The two most common tumors to arise in the pancreas, ductal adenocarcinoma and neuroendocrine tumors, couldn’t be more different. Ductal adeocarcinomas tend to be fast-growing cancers that spread (metastasize) widely. By contrast, pancreatic neuroendocrine tumors (PanNETs) are slow growing. As a result, the five-year survival rate for patients with a ductal adenocarcinoma is only 5%, while it is over 65% for patients with a PanNET. For years it was unclear why two tumors arising in the same organ behave so differently.

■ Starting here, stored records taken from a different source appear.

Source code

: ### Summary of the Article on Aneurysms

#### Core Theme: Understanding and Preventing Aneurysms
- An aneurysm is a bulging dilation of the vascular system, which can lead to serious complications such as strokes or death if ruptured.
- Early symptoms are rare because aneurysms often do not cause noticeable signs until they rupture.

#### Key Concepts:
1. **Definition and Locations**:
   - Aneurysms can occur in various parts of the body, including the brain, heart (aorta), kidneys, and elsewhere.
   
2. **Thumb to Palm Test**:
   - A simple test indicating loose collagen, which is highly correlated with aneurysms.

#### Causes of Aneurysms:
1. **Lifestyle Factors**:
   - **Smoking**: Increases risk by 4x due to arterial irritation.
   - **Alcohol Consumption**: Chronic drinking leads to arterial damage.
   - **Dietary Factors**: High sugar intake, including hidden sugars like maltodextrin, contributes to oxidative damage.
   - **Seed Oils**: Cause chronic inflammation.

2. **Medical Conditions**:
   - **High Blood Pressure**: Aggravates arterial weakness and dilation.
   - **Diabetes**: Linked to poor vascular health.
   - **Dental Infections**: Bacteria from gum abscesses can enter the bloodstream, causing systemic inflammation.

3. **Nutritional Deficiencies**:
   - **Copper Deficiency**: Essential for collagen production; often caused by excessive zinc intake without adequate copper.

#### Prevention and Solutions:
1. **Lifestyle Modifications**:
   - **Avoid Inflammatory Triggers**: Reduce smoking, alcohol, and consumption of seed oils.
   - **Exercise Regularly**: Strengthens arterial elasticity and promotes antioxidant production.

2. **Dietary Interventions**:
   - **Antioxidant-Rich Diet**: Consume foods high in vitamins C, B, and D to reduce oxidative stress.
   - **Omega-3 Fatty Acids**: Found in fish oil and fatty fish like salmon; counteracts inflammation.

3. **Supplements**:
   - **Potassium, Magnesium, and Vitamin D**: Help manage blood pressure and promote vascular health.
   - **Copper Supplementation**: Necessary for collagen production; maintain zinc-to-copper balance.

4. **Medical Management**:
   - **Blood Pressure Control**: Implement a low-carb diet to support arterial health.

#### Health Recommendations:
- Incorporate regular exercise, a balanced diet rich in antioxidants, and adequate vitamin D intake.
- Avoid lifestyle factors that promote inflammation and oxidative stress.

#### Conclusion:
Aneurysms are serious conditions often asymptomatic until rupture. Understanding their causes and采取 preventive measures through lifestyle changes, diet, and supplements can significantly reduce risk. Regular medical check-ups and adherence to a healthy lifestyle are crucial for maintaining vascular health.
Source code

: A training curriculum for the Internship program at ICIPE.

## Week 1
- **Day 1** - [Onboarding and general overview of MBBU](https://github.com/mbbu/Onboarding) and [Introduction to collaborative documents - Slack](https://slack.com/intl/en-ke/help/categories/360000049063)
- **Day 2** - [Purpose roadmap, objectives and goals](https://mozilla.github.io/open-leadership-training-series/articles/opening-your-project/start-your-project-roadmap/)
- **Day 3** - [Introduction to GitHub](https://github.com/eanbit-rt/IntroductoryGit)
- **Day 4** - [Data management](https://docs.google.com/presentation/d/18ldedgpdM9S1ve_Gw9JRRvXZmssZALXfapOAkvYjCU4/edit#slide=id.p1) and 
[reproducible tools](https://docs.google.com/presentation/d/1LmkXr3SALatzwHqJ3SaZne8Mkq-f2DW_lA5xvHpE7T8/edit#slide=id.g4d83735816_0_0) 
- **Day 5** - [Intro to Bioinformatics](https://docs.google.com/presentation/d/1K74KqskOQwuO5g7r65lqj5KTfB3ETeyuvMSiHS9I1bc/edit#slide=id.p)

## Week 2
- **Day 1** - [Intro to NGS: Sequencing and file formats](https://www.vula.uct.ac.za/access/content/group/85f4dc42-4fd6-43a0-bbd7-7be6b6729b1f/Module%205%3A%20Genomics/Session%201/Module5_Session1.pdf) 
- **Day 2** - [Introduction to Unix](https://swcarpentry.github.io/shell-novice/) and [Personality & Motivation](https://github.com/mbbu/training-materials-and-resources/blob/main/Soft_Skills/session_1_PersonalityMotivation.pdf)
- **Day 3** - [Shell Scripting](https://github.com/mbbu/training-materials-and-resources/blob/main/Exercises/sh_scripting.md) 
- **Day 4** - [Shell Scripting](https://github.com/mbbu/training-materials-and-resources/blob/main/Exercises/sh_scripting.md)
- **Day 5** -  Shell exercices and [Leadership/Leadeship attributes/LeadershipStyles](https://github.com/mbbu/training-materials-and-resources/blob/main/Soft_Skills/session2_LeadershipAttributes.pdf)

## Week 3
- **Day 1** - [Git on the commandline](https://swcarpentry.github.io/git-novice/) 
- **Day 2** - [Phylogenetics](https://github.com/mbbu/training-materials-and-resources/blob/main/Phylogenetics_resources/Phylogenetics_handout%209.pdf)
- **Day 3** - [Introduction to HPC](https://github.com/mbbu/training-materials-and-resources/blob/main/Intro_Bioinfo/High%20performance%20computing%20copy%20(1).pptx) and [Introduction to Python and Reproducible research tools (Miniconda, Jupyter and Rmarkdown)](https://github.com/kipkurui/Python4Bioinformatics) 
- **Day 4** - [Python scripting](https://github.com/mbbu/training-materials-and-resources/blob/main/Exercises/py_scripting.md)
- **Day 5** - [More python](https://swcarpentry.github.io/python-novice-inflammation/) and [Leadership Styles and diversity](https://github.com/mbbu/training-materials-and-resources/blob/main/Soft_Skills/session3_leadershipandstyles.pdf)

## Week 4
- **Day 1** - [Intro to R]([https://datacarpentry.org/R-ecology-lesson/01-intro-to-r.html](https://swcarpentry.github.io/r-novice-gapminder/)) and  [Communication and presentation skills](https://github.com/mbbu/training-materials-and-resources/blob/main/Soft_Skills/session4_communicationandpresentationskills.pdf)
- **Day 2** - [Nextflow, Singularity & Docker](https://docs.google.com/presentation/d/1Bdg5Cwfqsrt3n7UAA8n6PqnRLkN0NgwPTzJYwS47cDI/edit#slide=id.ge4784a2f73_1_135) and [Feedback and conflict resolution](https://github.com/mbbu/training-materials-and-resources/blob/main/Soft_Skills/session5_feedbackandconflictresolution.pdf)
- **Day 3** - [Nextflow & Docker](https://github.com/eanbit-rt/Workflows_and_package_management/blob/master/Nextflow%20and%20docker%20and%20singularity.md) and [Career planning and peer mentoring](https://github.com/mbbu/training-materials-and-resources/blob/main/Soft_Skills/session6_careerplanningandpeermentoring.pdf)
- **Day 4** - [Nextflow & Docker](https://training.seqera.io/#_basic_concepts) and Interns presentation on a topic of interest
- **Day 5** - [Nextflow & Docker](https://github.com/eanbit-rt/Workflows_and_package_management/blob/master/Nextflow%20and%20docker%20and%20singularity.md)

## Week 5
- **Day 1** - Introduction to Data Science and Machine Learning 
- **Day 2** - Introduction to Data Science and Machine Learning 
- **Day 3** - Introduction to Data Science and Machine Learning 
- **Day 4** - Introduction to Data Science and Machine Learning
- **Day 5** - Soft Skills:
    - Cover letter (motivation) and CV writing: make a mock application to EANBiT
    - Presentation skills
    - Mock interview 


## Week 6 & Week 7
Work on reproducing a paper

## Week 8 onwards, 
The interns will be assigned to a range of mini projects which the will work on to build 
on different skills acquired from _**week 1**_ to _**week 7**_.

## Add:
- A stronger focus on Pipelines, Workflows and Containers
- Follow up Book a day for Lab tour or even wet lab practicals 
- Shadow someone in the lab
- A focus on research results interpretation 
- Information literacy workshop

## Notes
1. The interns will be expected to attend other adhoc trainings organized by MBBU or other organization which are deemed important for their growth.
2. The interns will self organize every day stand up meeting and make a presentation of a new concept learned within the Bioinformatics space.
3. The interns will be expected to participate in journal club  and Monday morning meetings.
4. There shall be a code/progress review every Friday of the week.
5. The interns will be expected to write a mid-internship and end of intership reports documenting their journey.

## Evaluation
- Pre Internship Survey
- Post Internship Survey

In the March 2011 issue of the journal Science, Y. Jiao and C. Shi at Johns Hopkins reported that when they sequenced the DNA in PanNETs they found that the genes mutated (changed) in PanNETs are completely different from the genes mutated in ductal adenocarcinomas. The genes TP53, KRAS, p16 and SMAD4 are targeted in ductal adenocarcinomas, while the genes MEN-1, DAXX, ATRX, PTEN and TSC2 are mutated in PanNETs. This provided the first clue that the clinical differences observed in these two tumors may have their roots in the genetic (DNA) changes in these tumors.
Recently, in the June 30th, 2011 on-line edition of the journal Science, Christopher Heaphy, Roeland De Wilde and Yuchen Jiao in the laboratory of Alan Meeker in the Sol Goldman Pancreatic Cancer Research Center at Johns Hopkins reported that they have discovered that pancreatic neuroendocrine tumors also have unique chromosome changes called “Alternative Lengthening of Telomeres.” Alternative Lengthening of Telomeres affects the ends of chromosomes, the part of the chromosomes called telomeres. The team then showed that Alternative Lengthening of Telomeres in pancreatic neuroendocrine tumors (also known as “islet cell tumors”) is likely caused by mutations (DNA changes) in two specific genes- the DAXX and ATRX genes. This finding is important because it uncovers an entirely new cancer pathway, and it helps define the fundamental differences between ductal adenocarcinoma and neuroendocrine tumors. Now that this new pathway has been discovered, the team hopes that this pathway can be exploited diagnostically and therapeutically.